═══ Text ═══

Hi all,
we have a problem in one of our networks at the moment. We use a CCR1036 (6.43.1) as pppoe-server which terminates ~1000 sessions. Behind the router we have several CRS switches, CCRs (mainly in bridged mode, no routing), DSLAMs, and sadly also ubnt radio networks. To seperate customers traffic from mgmt traffic we use some vlans.
Now to the problems:
A few days ago we plugged one of the DSLAMs off its uplink switch and plugged it into a new uplink switch. So we expected that our customers behind that DSLAM would have a service interruption of <1min. Of course the ~250 pppoe session of the affected customers got lost at the CCR1036 for that minute. So far as expected… But the CCR started to kick ALL pppoe sessions! Over a period of a few minutes all sessions were gone! After a reboot things started to work fine again. So the result was not a service interruption of <1min for 250 customers but some minutes for all behind that CCR because of the reboot. In the logfile you see hundreds entries like “PPPoE connection established from [caller MAC]” but no “[user] logged in” entries.
A few days later a branche of the ubnt network went down. => a bit less than 100 pppoe sessions got lost. => Same behavior at the CCR; all sessions kicked until reboot. We did not have that issue in earlier days but I can’t tell when exactly this behavior started because we try to avoid loosing a bunch of sessions at a blow
Has anyone experienced the same behavior of pppoe server?

═══

* _Task requirements_
a. Update the PPPoE forum post from the words "A few days later" through "of pppoe server?", replacing "ubnt network" with "radio network".
b. In the PPPoE forum post, roughly how many sessions does the CCR1036 terminate?
c. Translate this sentence from the PPPoE forum post into Spanish: "After a reboot things started to work fine again."

═══ Provided information ═══

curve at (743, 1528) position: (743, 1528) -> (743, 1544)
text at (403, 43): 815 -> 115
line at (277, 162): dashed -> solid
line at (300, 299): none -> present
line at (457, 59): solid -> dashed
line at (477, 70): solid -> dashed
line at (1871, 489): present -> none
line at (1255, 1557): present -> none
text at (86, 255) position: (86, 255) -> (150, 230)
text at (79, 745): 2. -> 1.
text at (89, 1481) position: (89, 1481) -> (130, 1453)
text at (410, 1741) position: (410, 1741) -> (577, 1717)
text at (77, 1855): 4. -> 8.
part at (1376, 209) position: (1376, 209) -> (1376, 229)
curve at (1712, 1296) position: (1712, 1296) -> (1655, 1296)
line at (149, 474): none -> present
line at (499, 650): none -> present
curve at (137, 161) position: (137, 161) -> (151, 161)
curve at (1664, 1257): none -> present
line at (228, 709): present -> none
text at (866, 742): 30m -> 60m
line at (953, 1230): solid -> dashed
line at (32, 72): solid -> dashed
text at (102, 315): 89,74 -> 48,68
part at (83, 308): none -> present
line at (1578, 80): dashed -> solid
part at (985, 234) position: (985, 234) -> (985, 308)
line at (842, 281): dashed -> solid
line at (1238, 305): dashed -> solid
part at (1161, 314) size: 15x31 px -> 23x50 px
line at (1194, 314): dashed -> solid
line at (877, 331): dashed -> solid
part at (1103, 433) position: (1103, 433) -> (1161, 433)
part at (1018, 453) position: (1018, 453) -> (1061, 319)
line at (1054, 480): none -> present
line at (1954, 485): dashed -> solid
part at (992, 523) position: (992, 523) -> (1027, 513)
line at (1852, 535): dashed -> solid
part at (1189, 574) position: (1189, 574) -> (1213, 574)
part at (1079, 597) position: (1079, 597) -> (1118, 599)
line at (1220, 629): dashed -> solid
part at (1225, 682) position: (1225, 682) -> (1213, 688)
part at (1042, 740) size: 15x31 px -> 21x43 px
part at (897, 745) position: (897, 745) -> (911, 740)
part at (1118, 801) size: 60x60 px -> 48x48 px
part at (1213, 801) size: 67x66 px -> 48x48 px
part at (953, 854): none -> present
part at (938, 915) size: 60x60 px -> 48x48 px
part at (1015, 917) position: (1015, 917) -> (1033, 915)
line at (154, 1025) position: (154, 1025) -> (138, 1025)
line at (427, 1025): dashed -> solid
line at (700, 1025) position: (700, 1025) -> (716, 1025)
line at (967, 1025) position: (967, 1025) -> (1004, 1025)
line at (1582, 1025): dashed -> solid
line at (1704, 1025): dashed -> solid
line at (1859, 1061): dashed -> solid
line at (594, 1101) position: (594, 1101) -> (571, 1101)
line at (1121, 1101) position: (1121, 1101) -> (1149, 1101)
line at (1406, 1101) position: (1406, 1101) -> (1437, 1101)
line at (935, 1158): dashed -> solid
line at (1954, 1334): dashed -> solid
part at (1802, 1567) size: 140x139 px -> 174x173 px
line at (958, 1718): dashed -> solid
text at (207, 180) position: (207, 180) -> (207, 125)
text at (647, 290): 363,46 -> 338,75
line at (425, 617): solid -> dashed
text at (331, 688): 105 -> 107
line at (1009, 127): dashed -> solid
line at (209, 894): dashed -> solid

═══

* _Responses in order_
a.
A few days later a branche of the radio network went down. => a bit less than 100 pppoe sessions got lost. => Same behavior at the CCR; all sessions kicked until reboot. We did not have that issue in earlier days but I can’t tell when exactly this behavior started because we try to avoid loosing a bunch of sessions at a blow
Has anyone experienced the same behavior of pppoe server?

b. About 1,000 sessions.

c. Después de un reinicio, todo volvió a funcionar bien.